Examples - SerhatSoruklu/chatpdm GitHub Wiki
Examples
These examples show actual system behavior under pressure, not just successful lookups.
Each example demonstrates the same rule:
- resolve exactly when the input matches the authored system
- refuse or narrow cleanly when it does not
The point is not that ChatPDM can return an answer.
The point is that it does not let incorrect meaning enter the system silently.
Semantic Drift (Critical Example)
Input A: "The tenant must vacate within 30 days."
Input B: "The tenant must vacate within one month."
→ NOT equivalent
Why this matters These statements appear interchangeable but are not.

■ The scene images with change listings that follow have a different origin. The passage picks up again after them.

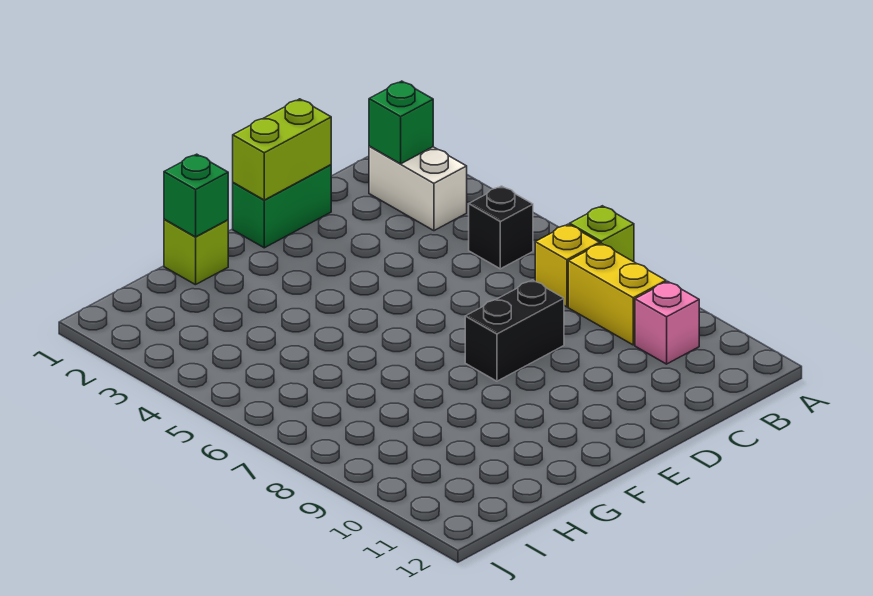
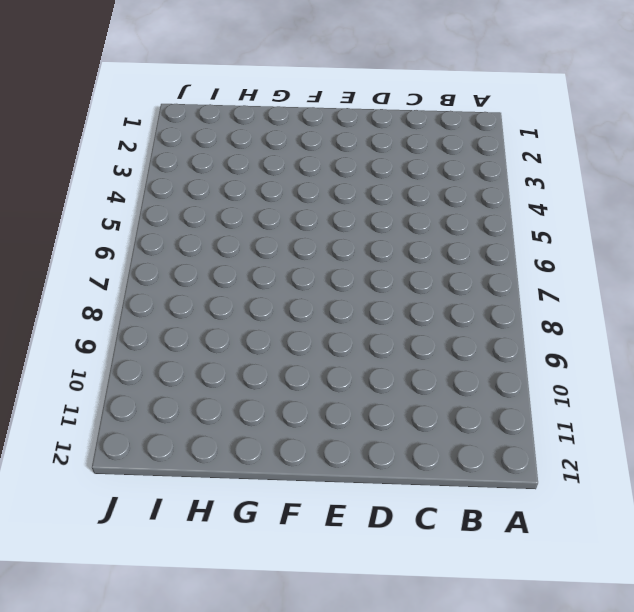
none -> lime brick A7 level 1
none -> white brick B2:B3 level 1
none -> black brick B5 level 1

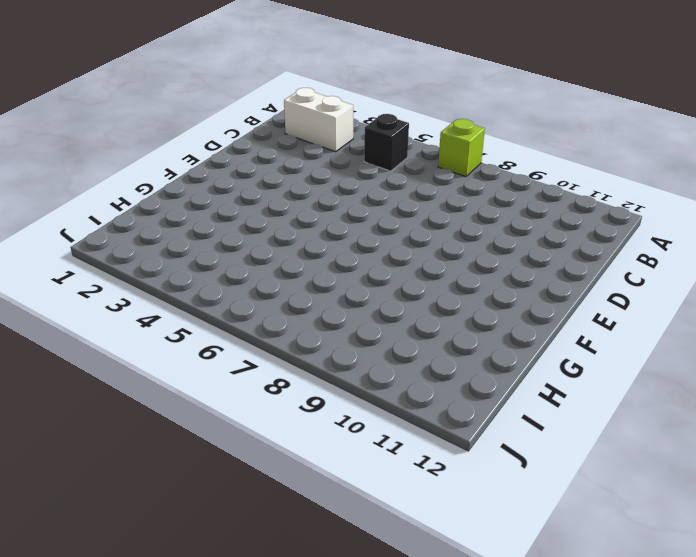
none -> yellow brick B7 level 1
none -> yellow brick B8:B9 level 1
none -> pink brick B10 level 1

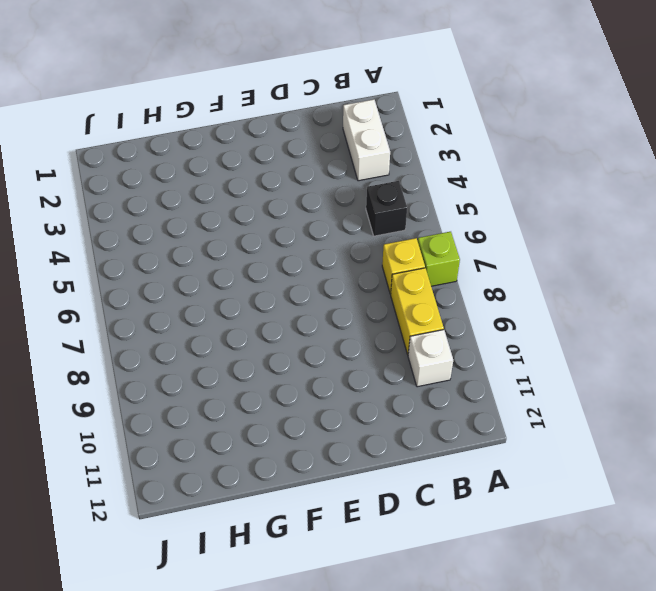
white brick B10 level 1 -> pink brick B10 level 1
none -> green brick D1:E1 level 1
none -> black brick D8:E8 level 1
none -> lime brick G1 level 1

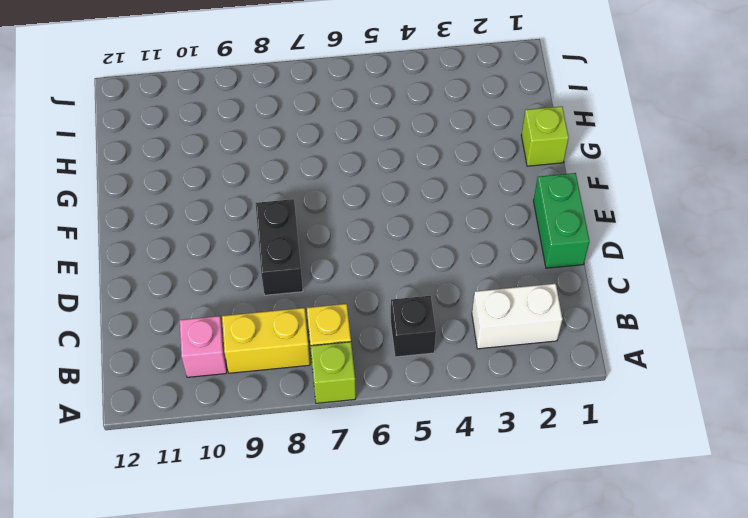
none -> green brick B2 level 2
none -> lime brick D1:E1 level 2
none -> green brick G1 level 2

Impact if wrong "30 days" and "one calendar month" can produce different legal deadlines, especially across months of different lengths.
Without ChatPDM A system may treat these as equivalent and enforce an incorrect deadline.

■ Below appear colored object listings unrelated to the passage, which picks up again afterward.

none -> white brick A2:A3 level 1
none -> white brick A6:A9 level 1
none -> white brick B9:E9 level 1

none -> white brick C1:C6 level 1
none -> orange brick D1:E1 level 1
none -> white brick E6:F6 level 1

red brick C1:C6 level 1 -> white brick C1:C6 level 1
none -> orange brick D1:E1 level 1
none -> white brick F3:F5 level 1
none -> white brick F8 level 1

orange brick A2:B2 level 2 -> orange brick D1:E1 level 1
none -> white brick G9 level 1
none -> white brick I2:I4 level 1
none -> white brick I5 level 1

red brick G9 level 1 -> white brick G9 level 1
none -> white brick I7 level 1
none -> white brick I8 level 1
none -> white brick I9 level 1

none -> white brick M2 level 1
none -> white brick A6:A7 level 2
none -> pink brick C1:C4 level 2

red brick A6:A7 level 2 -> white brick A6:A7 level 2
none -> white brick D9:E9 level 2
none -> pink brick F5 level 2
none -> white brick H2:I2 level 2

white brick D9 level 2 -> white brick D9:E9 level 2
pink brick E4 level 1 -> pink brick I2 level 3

With ChatPDM The difference is detected and not silently accepted.
Exact Match
GET /api/v1/concepts/resolve?q=authority
→ concept_match
→ Authority
Why this matters
A canonical concept was requested directly, so the system can resolve it without drift.
Impact if wrong
If a system loosely rewrites or reinterprets even exact concept requests, the canonical layer stops being trustworthy.
Without ChatPDM
A system may still return something that looks correct, but there is no guarantee it is anchored to the authored concept boundary.
With ChatPDM
The request resolves directly to the canonical concept and stays inside the defined domain.
Subtype (No Exact Match)
GET /api/v1/concepts/resolve?q=civic%20duty
→ no_exact_match
→ No exact canonical concept match
→ suggestion: duty
Why this matters
"Civic duty" sounds related, but it is not the same as a canonical authored concept in the system.
Impact if wrong
If the system silently upgrades related language into a canonical concept, it introduces semantic drift at the point of interpretation.
Without ChatPDM
A loose system may treat "civic duty" as if it were already defined and resolve it anyway.
With ChatPDM
The system refuses exact resolution, preserves boundary integrity, and suggests the nearest canonical concept without pretending equivalence.
Out of Scope (Example)
Query:
"spiritual authority in nature"
→ out_of_scope OR refusal
Reason:
- outside governance domain
- no valid concept mapping
Why this matters
The input contains language that may be meaningful in a broader human or philosophical sense, but it does not belong to the governed domain ChatPDM is authorized to resolve.
Impact if wrong
If the system tries to interpret out-of-domain language anyway, it stops being a deterministic governance system and becomes a guessing engine.
Without ChatPDM
A general system may produce a fluent interpretation that sounds intelligent while crossing the domain boundary.
With ChatPDM
The system refuses or marks the input out of scope instead of manufacturing meaning.
Key Observation
The system does not:
- stretch meaning
- reinterpret loosely
- generate approximations
- promote related language into canonical meaning without authority
It either:
- resolves exactly
- narrows safely
- or refuses clearly
That is the point of the system.
It is not designed to sound plausible.
It is designed to prevent silent semantic drift.